(Data records)

# # # # # # #

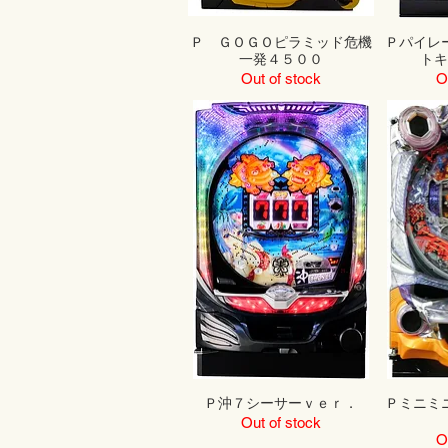
Ｐ ＧＯＧＯピラミッド危機
Ｐパイレ
一発４５００
ト
Out of stock
O
Ｐ沖７シーサーｖｅｒ．
Ｐミニミ
Out of stock
O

# # # # # # #

Work instruction:
The records must come back exactly, with their pictures removed.

Answer below:
Ｐ ＧＯＧＯピラミッド危機
Ｐパイレ
一発４５００
ト
Out of stock
O
Ｐ沖７シーサーｖｅｒ．
Ｐミニミ
Out of stock
O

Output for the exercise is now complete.